Трухти, послушный призраку девочки, вознесся по лестнице, как дуновение ветерка.
— Следуй за ней! Следуй за ней! — звучали у него в ушах неземные голоса колоколов. — Узнай правду от той, кто тебе всех дороже!
Все было кончено. Все кончено — и вот она, гордость и радость отцовского сердца! Измученная, изможденная женщина плачет возле убогой кровати, нежно прижимая к груди младенца. Такого худенького, слабенького, чахлого младенца, такого для нее драгоценного!
— Слава богу! — воскликнул Тоби, молитвенно сложив руки. — Благодарение богу! Она любит свое дитя!

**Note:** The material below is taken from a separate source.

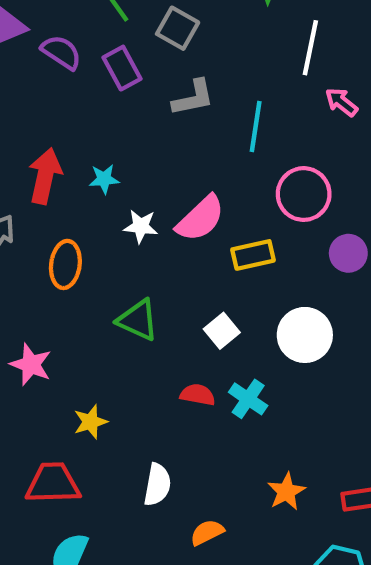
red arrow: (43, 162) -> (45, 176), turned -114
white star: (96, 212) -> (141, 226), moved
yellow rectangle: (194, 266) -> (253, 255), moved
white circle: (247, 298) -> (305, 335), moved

Джентльмен, по природе отнюдь не жестокосердый и не равнодушный (просто он видел такие сцены изо дня в день и знал, что в задачках мистера Файлера это самые ничтожные цифры, крошечные черточки в его вычислениях), положил руку на сердце, переставшее биться, послушал, есть ли дыхание, и сказал: «Страдания его кончились. Так оно и лучше». Миссис Тагби пыталась утешить вдову ласковыми словами, мистер Тагби — философскими рассуждениями.
— Ну, ну, — сказал он, держа руки в карманах, — нельзя малодушничать. Это не дело. Надо крепиться. Хорош бы я был, если бы смалодушничал, когда в бытность мою швейцаром у нашего крыльца как-то вечером сцепились колесами целых шесть карет. Но я остался тверд, я так и не отпер двери!